Türkiye’de yakın geçmişe baktığımızda 12 Eylül 1980 Askeri Darbesi ve onu takip eden yıllar; insan hakları açısından “karanlık bir dönem” olarak hafızalara kazındı. Darbenin mimarı Kenan Evren’in cumhurbaşkanlığı koltuğundan ayrıldığı 1989’a gelindiğinde ise Türkiye’de 171 kişinin işkence yüzünden hayatını kaybettiği ispatlandı. Su yüzüne çıkan bu ağır bilançonun yanı sıra kamuoyuna taşınmamış yüzlerce işkence olaylarının da yaşandığı bilinmektedir.
Bu utanca son vermek ve 12 Eylül mağdurları için adalet sağlamak adına; 2010’da yapılan Anayasa değişikliği ile 1980 darbesinin mimarları için yargı yolu açılmıştır. Hatalarla yüzleşmeyi ve şeffaflığı prensip edinmiş olan hükümetimiz ayrıca, hükümet programlarına da “işkenceye sıfır tolerans” maddesini almıştır. Bu kapsamda gözaltı koşullarının iyileştirilmesi için atılan adımlar oldukça önemlidir. İfade alınırken veya nezarethanelerde hak ihlalleri yaşandığı iddialarına karşı; 2005 yılında yeni bir “Yakalama, Gözaltına Alma ve İfade Alma Yönetmeliği” çıkarılmıştır. Bu sayede kişilerin; hak ve hürriyetlerinin koruma düzeyi yükseltilmiştir. Buna ek olarak nezarethanelerin ve ifade alma odalarının fiziksel şartları iyileştirilmiştir. 2004 ila 2014 yıllarında BM ve Avrupa Konseyi standartlarının altında olan 208 ceza infaz kurumu kapatılmıştır.
2013’te ise işkenceye ilişkin hükümleri içeren Türk Ceza Kanunu’nun 94’üncü maddesine, eklenen “Bu suçtan dolayı zaman aşımı işlemez.” ifadesi ile, işkence suçunda zaman aşımı da kaldırılmıştır. Ayrıca yine “işkenceye sıfır tolerans” prensibi ışığında 20 Mayıs 2016 tarihli Resmi Gazetede Kolluk Gözetim Komisyonu Kurulması Hakkında Kanun yayımlanmıştır.

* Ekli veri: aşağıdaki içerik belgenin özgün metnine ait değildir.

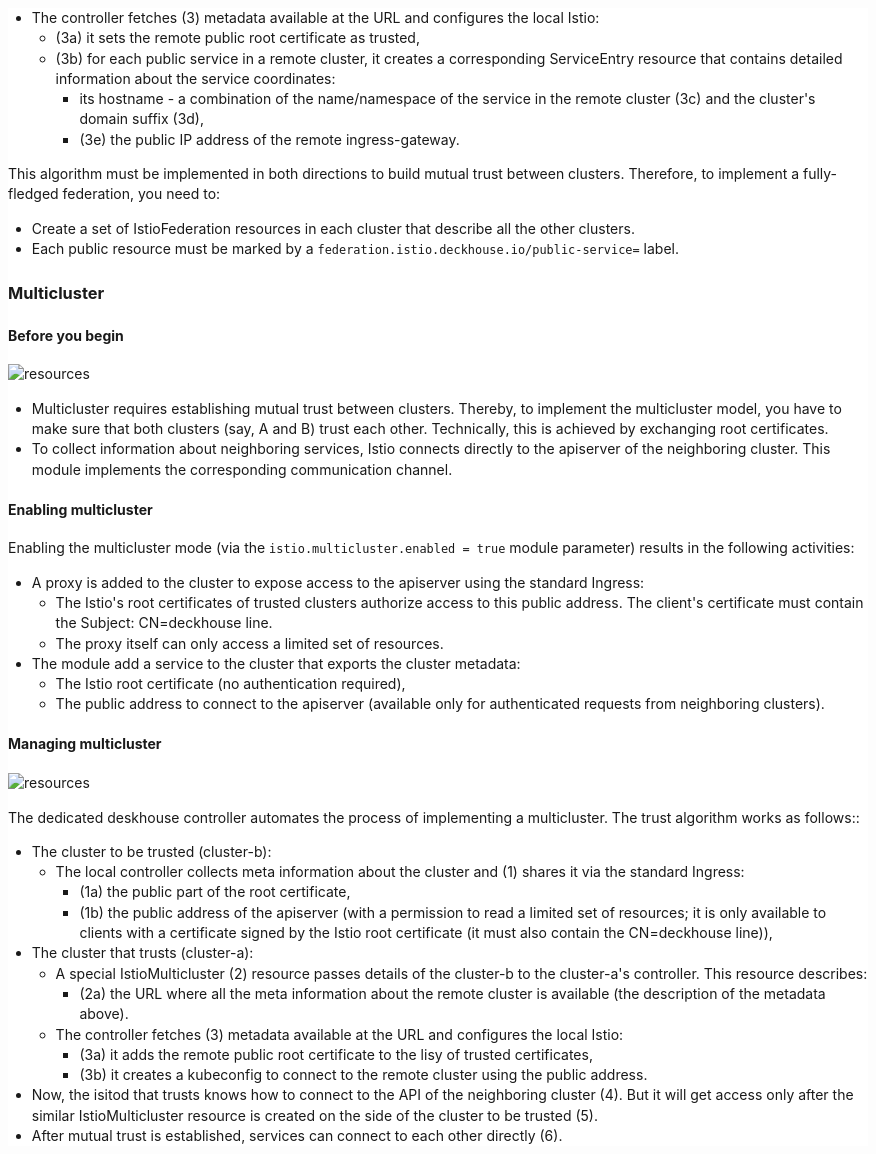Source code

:   * The controller fetches (3) metadata available at the URL and configures the local Istio:
    * (3a) it sets the remote public root certificate as trusted,
    * (3b) for each public service in a remote cluster, it creates a corresponding ServiceEntry resource that contains detailed information about the service coordinates:
      * its hostname - a combination of the name/namespace of the service in the remote cluster (3c) and the cluster's domain suffix (3d),
      * (3e) the public IP address of the remote ingress-gateway.

This algorithm must be implemented in both directions to build mutual trust between clusters. Therefore, to implement a fully-fledged federation, you need to:
* Create a set of IstioFederation resources in each cluster that describe all the other clusters.
* Each public resource must be marked by a `federation.istio.deckhouse.io/public-service=` label.

### Multicluster
#### Before you begin

![resources](https://docs.google.com/drawings/d/e/2PACX-1vQj76KcY7cqhX_cHscCXdPqzrZk_nip-5vvEeRpB_1A9AXjc64uMq6uEhILn5iw8aUbLQERx1jV1yfp/pub?w=1087&h=626)


* Multicluster requires establishing mutual trust between clusters. Thereby, to implement the multicluster model, you have to make sure that both clusters (say, A and B) trust each other. Technically, this is achieved by exchanging root certificates.
* To collect information about neighboring services, Istio connects directly to the apiserver of the neighboring cluster. This module implements the corresponding communication channel.

#### Enabling multicluster

Enabling the multicluster mode (via the `istio.multicluster.enabled = true` module parameter) results in the following activities:
* A proxy is added to the cluster to expose access to the apiserver using the standard Ingress:
  * The Istio's root certificates of trusted clusters authorize access to this public address. The client's certificate must contain the Subject: CN=deckhouse line.
  * The proxy itself can only access a limited set of resources.
* The module add a service to the cluster that exports the cluster metadata:
  * The Istio root certificate (no authentication required),
  * The public address to connect to the apiserver (available only for authenticated requests from neighboring clusters).

#### Managing multicluster

![resources](https://docs.google.com/drawings/d/e/2PACX-1vTLsBzlI4m9g0BZL13XWHlhUtgSJp7TEEvUuvzYNd_7H-HGz1hSw3CbfC5OR5EyAKppD-g1wMWoeglT/pub?w=1393&h=937)


The dedicated deskhouse controller automates the process of implementing a multicluster. The trust algorithm works as follows::
* The cluster to be trusted (cluster-b):
  * The local controller collects meta information about the cluster and (1) shares it via the standard Ingress:
    * (1a) the public part of the root certificate,
    * (1b) the public address of the apiserver (with a permission to read a limited set of resources; it is only available to clients with a certificate signed by the Istio root certificate (it must also contain the CN=deckhouse line)),
* The cluster that trusts (cluster-a):
  * A special IstioMulticluster (2) resource passes details of the cluster-b to the cluster-a's controller. This resource describes:
    * (2a) the URL where all the meta information about the remote cluster is available (the description of the metadata above).
  * The controller fetches (3) metadata available at the URL and configures the local Istio:
    * (3a) it adds the remote public root certificate to the lisy of trusted certificates,
    * (3b) it creates a kubeconfig to connect to the remote cluster using the public address.
* Now, the isitod that trusts knows how to connect to the API of the neighboring cluster (4). But it will get access only after the similar IstioMulticluster resource is created on the side of the cluster to be trusted (5).
* After mutual trust is established, services can connect to each other directly (6).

Atılan tüm adımlara rağmen yaşanan veya yaşandığı iddia edilen olaylar karşısında devletimiz tüm organları ile “işkenceye sıfır tolerans” prensibinin izindedir. Her türlü iddia bu anlayış çerçevesinde incelenmektedir.
Ancak diğer taraftan terör örgütlerinin; işkence iddiaları üreterek, güvenlik güçlerinin ve terörle mücadelenin itibarını zedelemek ve uluslararası zeminde Türkiye aleyhine kara propaganda yapmak istediğinin bilincindeyiz. Bu noktada kamuoyunun da bu manipülasyonun farkında olması çok önemlidir.
Maksat ne olursa olsun bir bireyin emniyet güçleri tarafından işkenceye maruz bırakılması, hem uluslararası hukuka hem de insanlık onuruna vurulmuş bir darbedir. Can ve mal güvenliği devletimizin korumasında olan vatandaşlarımıza, devletin kolluk kuvvetleri aracılığıyla zarar verilmesi kabul edilemez. Bu anlamlı günde tüm devletlerin ve uluslararası kuruluşların bu konuya gereken hassasiyeti göstermesini temenni ederim.”